There was a lot of activity on the bank as the gorillas interacted with one another. The little ones were playing, rolling around over each other, climbing up trees and shaking the plants. When we arrived, the Silverback was laying on the bank acting “asleep,” and then slowly sat up and allowed the group to take pictures. It seemed as though the gorillas were engaging us in a performance, were acting for us. That is not to say that they are trained or coerced in any way, or that what they are doing is fake—in fact it is very real. Rather, the gorillas are perceptive animals that have learned what we find amusing and they enjoy performing.

During the first gorilla trek, the experience was so unique and I was so mesmerized by the gorillas, that I spent most of the time trying to capture everything on film, rather than simply watching and taking in the experience. It was still an incredible day, but I was grateful to have another chance to see the mountain gorillas once again. Our second gorilla trek was in Rwanda, and the experience here was more professional than in Uganda. All of the gorilla treks leave from a central point where there is an information centre with real bathrooms and information boards providing pictures and descriptions of the area. The guides were also much more personable than in Uganda, so I could see why the trek cost more.

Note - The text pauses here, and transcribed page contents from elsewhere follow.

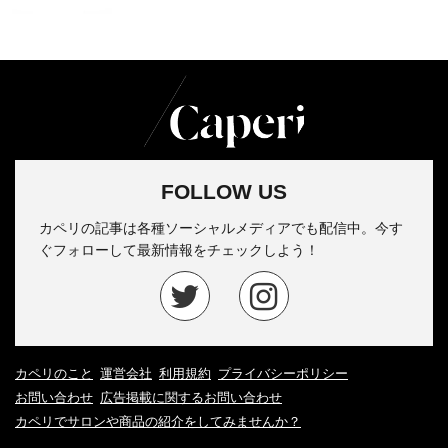
FOLLOW US
カペリの記事は各種ソーシャルメディアでも配信中。今す
ぐフォローして最新情報をチェックしよう！
カペリのこと
運営会社
利用規約
プライバシーポリシー
お問い合わせ
広告掲載に関するお問い合わせ
カペリでサロンや商品の紹介をしてみませんか？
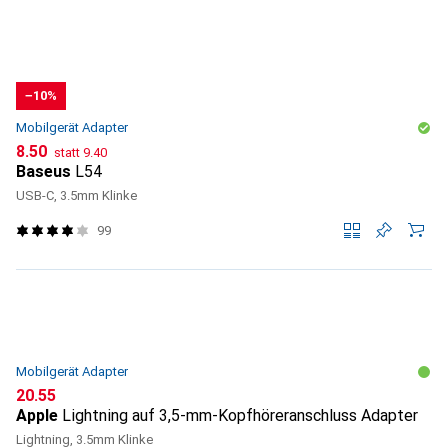
−10%
Mobilgerät Adapter
CHF
CHF
8.50
statt
9.40
Baseus
L54
USB-C, 3.5mm Klinke
99
Mobilgerät Adapter
CHF
20.55
Apple
Lightning auf 3,5-mm-Kopfhöreranschluss Adapter
Lightning, 3.5mm Klinke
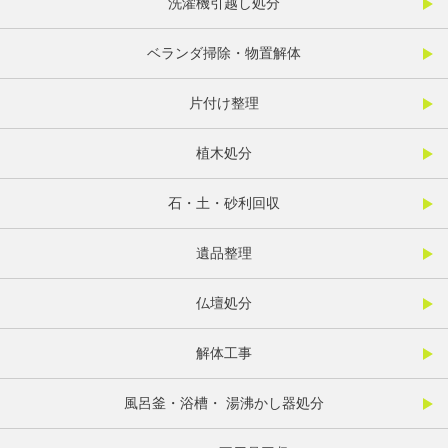
洗濯機引越し処分
ベランダ掃除・物置解体
片付け整理
植木処分
石・土・砂利回収
遺品整理
仏壇処分
解体工事
風呂釜・浴槽・ 湯沸かし器処分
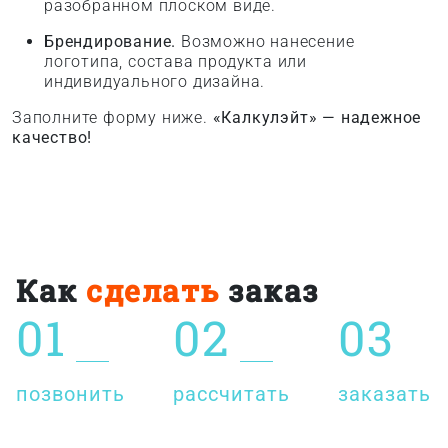
разобранном плоском виде.
Брендирование.
Возможно нанесение
логотипа, состава продукта или
индивидуального дизайна.
Заполните форму ниже.
«Калкулэйт» — надежное
качество!
Как
сделать
заказ
01
02
03
позвонить
рассчитать
заказать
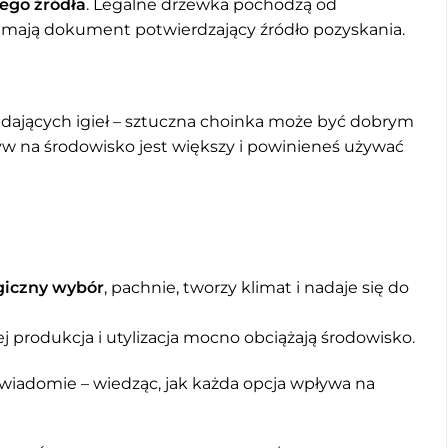
ego źródła
. Legalne drzewka pochodzą od
 mają dokument potwierdzający źródło pozyskania.
padających igieł – sztuczna choinka może być dobrym
yw na środowisko jest większy i powinieneś używać
ogiczny wybór
, pachnie, tworzy klimat i nadaje się do
 jej produkcja i utylizacja mocno obciążają środowisko.
wiadomie – wiedząc, jak każda opcja wpływa na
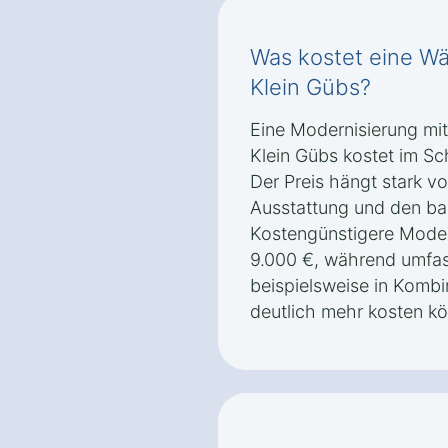
Was kostet eine W
Klein Gübs?
Eine Modernisierung mi
Klein Gübs kostet im Sch
Der Preis hängt stark 
Ausstattung und den ba
Kostengünstigere Moder
9.000 €, während umfa
beispielsweise in Kombi
deutlich mehr kosten k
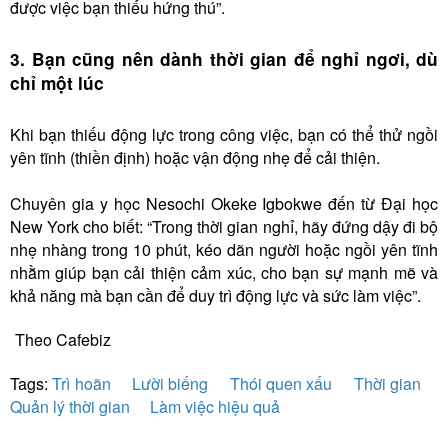
được việc bạn thiếu hứng thú”.
3. Bạn cũng nên dành thời gian để nghỉ ngơi, dù
chỉ một lúc
Khi bạn thiếu động lực trong công việc, bạn có thể thử ngồi
yên tĩnh (thiền định) hoặc vận động nhẹ để cải thiện.
Chuyên gia y học Nesochi Okeke Igbokwe đến từ Đại học
New York cho biết: “Trong thời gian nghỉ, hãy đứng dậy đi bộ
nhẹ nhàng trong 10 phút, kéo dãn người hoặc ngồi yên tĩnh
nhằm giúp bạn cải thiện cảm xúc, cho bạn sự mạnh mẽ và
khả năng mà bạn cần để duy trì động lực và sức làm việc”.
Theo Cafebiz
Tags:
Trì hoãn
Lười biếng
Thói quen xấu
Thời gian
Quản lý thời gian
Làm việc hiệu quả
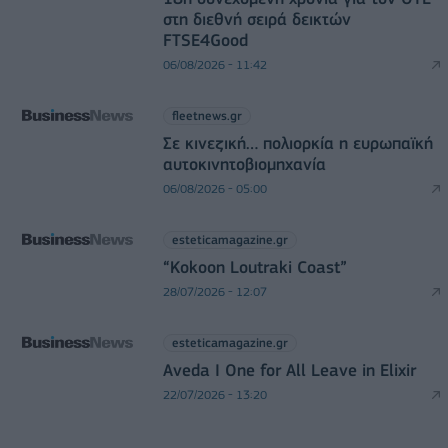
στη διεθνή σειρά δεικτών
FTSE4Good
06/08/2026 - 11:42
fleetnews.gr
Σε κινεζική… πολιορκία η ευρωπαϊκή
αυτοκινητοβιομηχανία
06/08/2026 - 05:00
esteticamagazine.gr
“Kokoon Loutraki Coast”
28/07/2026 - 12:07
esteticamagazine.gr
Aveda I One for All Leave in Elixir
22/07/2026 - 13:20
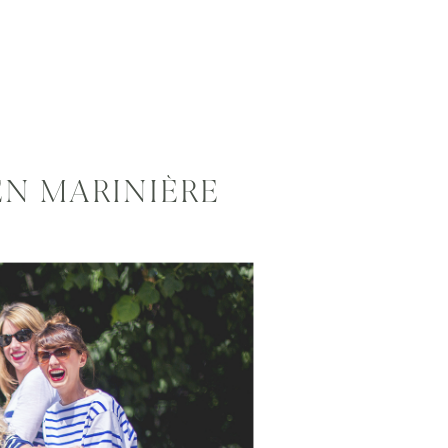
EN MARINIÈRE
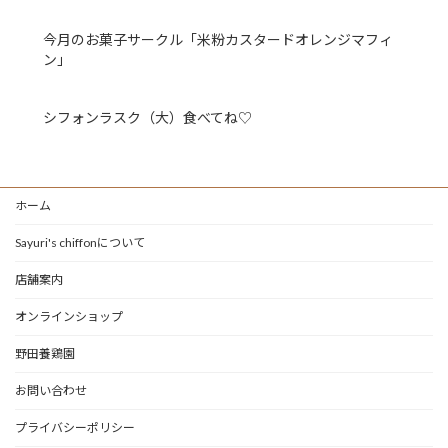
今月のお菓子サークル「米粉カスタードオレンジマフィ
ン」
シフォンラスク（大）食べてね♡
ホーム
Sayuri's chiffonについて
店舗案内
オンラインショップ
野田養鶏園
お問い合わせ
プライバシーポリシー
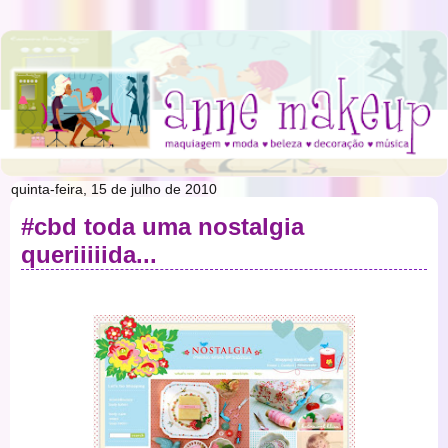
quinta-feira, 15 de julho de 2010
#cbd toda uma nostalgia
queriiiiida...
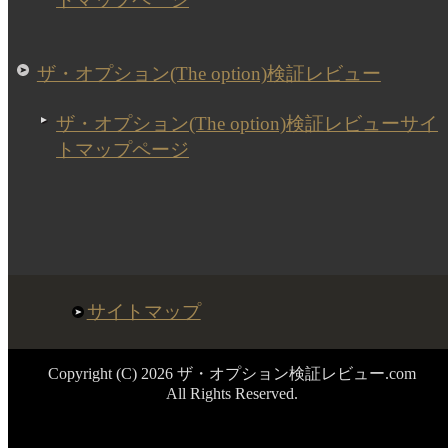
ザ・オプション(The option)検証レビュー
ザ・オプション(The option)検証レビューサイ
トマップページ
サイトマップ
Copyright (C) 2026 ザ・オプション検証レビュー.com
All Rights Reserved.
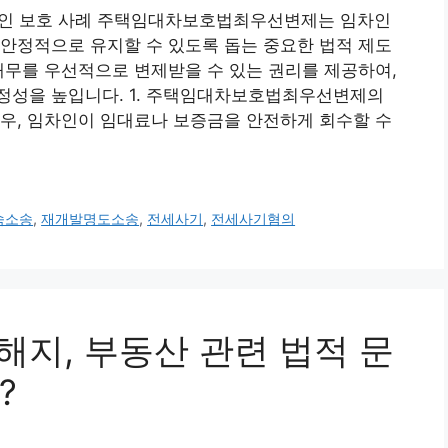
인 보호 사례 주택임대차보호법최우선변제는 임차인
안정적으로 유지할 수 있도록 돕는 중요한 법적 제도
채무를 우선적으로 변제받을 수 있는 권리를 제공하여,
정성을 높입니다. 1. 주택임대차보호법최우선변제의
우, 임차인이 임대료나 보증금을 안전하게 회수할 수
숙소송
,
재개발명도소송
,
전세사기
,
전세사기혐의
탁 해지, 부동산 관련 법적 문
?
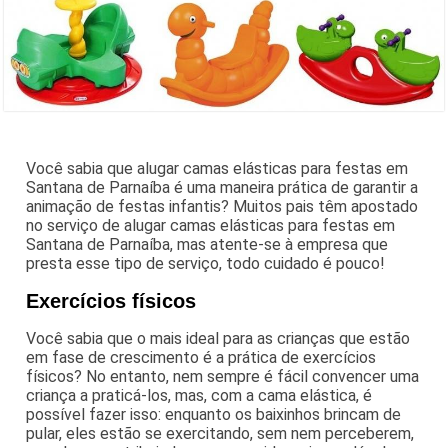
Você sabia que alugar camas elásticas para festas em
Santana de Parnaíba é uma maneira prática de garantir a
animação de festas infantis? Muitos pais têm apostado
no serviço de alugar camas elásticas para festas em
Santana de Parnaíba, mas atente-se à empresa que
presta esse tipo de serviço, todo cuidado é pouco!
Exercícios físicos
Você sabia que o mais ideal para as crianças que estão
em fase de crescimento é a prática de exercícios
físicos? No entanto, nem sempre é fácil convencer uma
criança a praticá-los, mas, com a cama elástica, é
possível fazer isso: enquanto os baixinhos brincam de
pular, eles estão se exercitando, sem nem perceberem,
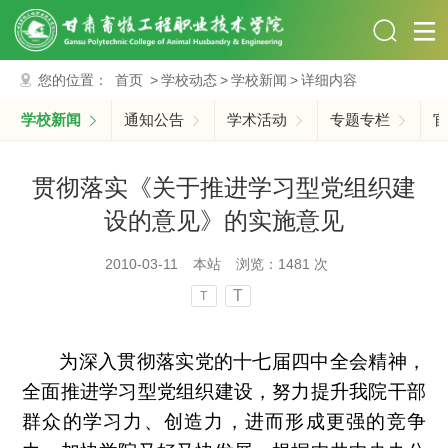
您的位置：
首页
>
学校动态
>
学校新闻
>
详细内容
学校新闻
通知公告
学术活动
专题专栏
官
贯彻落实《关于推进学习型党组织建
设的意见》的实施意见
2010-03-11
本站
浏览：
1481
次
T
T
为深入贯彻落实党的十七届四中全会精神，
全面推进学习型党组织建设，努力提升我院干部
群众的学习力、创造力，进而形成更强的竞争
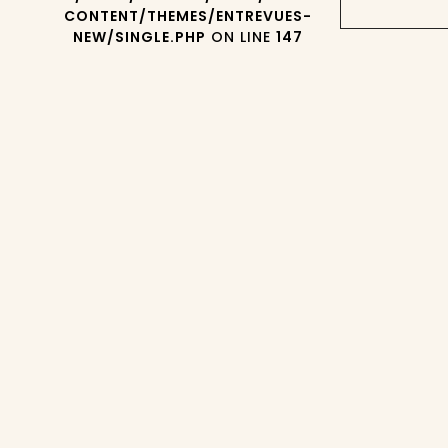
CONTENT/THEMES/ENTREVUES-
NEW/SINGLE.PHP
ON LINE
147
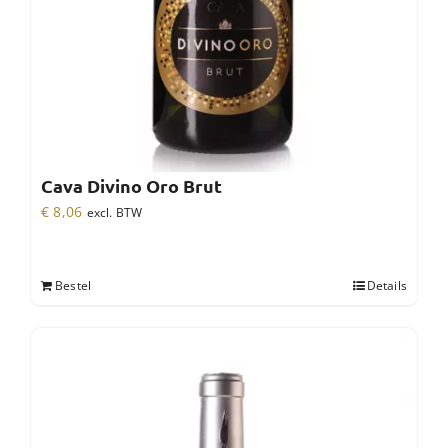
Cava Divino Oro Brut
€
8,06
excl. BTW
Bestel
Details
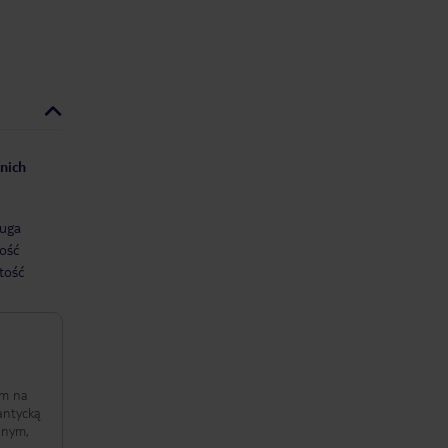
nich
uga
ość
tość
em na
lantycką
dnym,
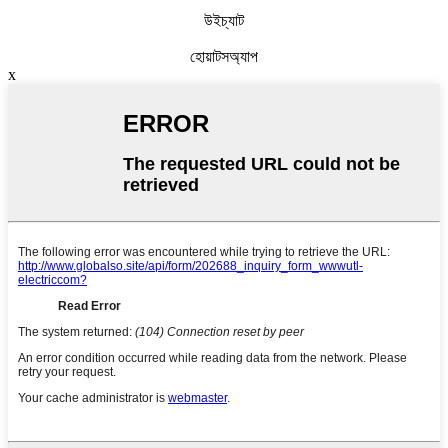
উইচ্যাট
হোয়াটসঅ্যাপ
x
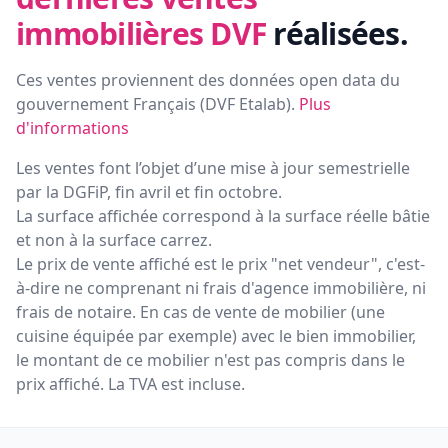
immobilières DVF
réalisées.
Ces ventes proviennent des données open data du
gouvernement Français (
DVF Etalab
).
Plus
d'informations
Les ventes font l’objet d’une mise à jour semestrielle
par la DGFiP, fin avril et fin octobre.
La surface affichée correspond à la surface réelle bâtie
et non à la surface carrez.
Le prix de vente affiché est le prix "net vendeur", c'est-
à-dire ne comprenant ni frais d'agence immobilière, ni
frais de notaire. En cas de vente de mobilier (une
cuisine équipée par exemple) avec le bien immobilier,
le montant de ce mobilier n'est pas compris dans le
prix affiché. La TVA est incluse.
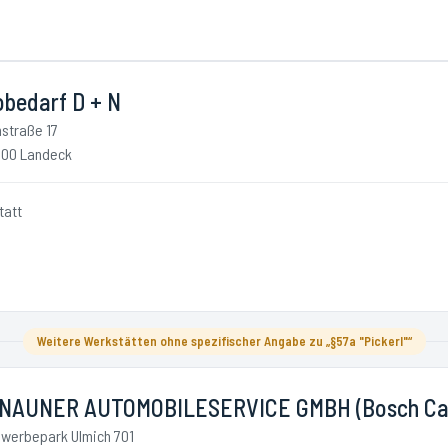
obedarf D + N
nstraße 17
00 Landeck
tatt
Weitere Werkstätten ohne spezifischer Angabe zu „§57a "Pickerl"“
NAUNER AUTOMOBILESERVICE GMBH (Bosch Car
werbepark Ulmich 701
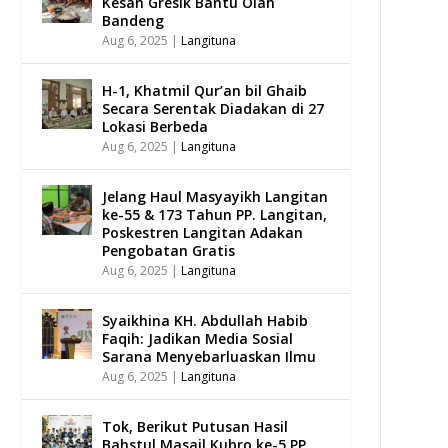
Kesan Gresik Bantu Olah
Bandeng
Aug 6, 2025
|
Langituna
H-1, Khatmil Qur’an bil Ghaib
Secara Serentak Diadakan di 27
Lokasi Berbeda
Aug 6, 2025
|
Langituna
Jelang Haul Masyayikh Langitan
ke-55 & 173 Tahun PP. Langitan,
Poskestren Langitan Adakan
Pengobatan Gratis
Aug 6, 2025
|
Langituna
Syaikhina KH. Abdullah Habib
Faqih: Jadikan Media Sosial
Sarana Menyebarluaskan Ilmu
Aug 6, 2025
|
Langituna
Tok, Berikut Putusan Hasil
Bahstul Masail Kubro ke-5 PP.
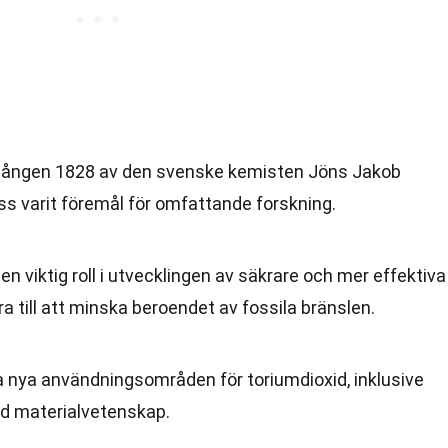
gången 1828 av den svenske kemisten Jöns Jakob
ss varit föremål för omfattande forskning.
n viktig roll i utvecklingen av säkrare och mer effektiva
dra till att minska beroendet av fossila bränslen.
ta nya användningsområden för toriumdioxid, inklusive
d materialvetenskap.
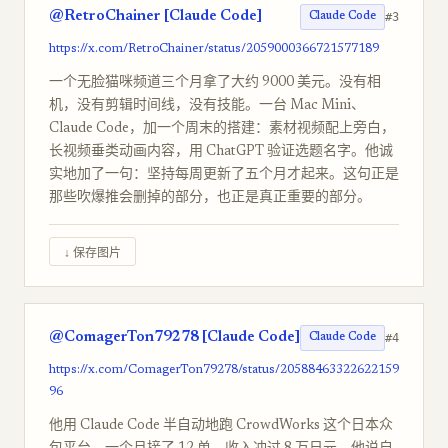
@RetroChainer [Claude Code]
#3
Claude Code
https://x.com/RetroChainer/status/2059000366721577189
一个无脸猫咪频道三个月拿了大约 9000 美元。没有相
机，没有剪辑时间线，没有技能。一台 Mac Mini、
Claude Code，加一个周末的搭建：素材视频配上旁白，
长视频垂类动画内容，用 ChatGPT 验证选题名字。他诚
实地加了一句：坚持每周更新了五个月才起来。这句正是
那些吹爆推会删掉的部分，也正是真正重要的部分。
↓ 保存图片
@ComagerTon79278 [Claude Code]
#4
Claude Code
https://x.com/ComagerTon79278/status/20588463322622159
96
他用 Claude Code 半自动地跑 CrowdWorks 这个日本众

We drove from the information centre to the starting point of our trek and set off into the jungle, just as we had in Uganda the day before. Again, the guides bushwhacked through the thick of the jungle until we finally reached the family of mountain gorillas. There was a lot more activity amongst these gorillas and I felt more of a connection to the family. There were 13 in the family and I remember the guides describing them as “lucky 13.” The young ones were rolling around, playing in the bush and trying to get our attention. One actually came up to us, played with my shoelaces and grabbed Bruce’s leg trying to get him to play! The guides, who know how to speak gorilla, told the little one “no” and he backed off. The Silverback, again, was asleep when we arrived and then proceeded to sit up and let us take his picture. One mother was posing in different positions, once again performing for the audience. Spending more time just watching the gorillas on the second day, I was able to appreciate how intelligent and intuitive these animals really are.

Reflecting on my encounter with the mountain gorillas, I still feel a sense of awe at their playfulness and intelligence. Mountain gorilla trekking was truly an amazing and once-in-a-lifetime experience, and if it isn’t already on your bucket list, it should be!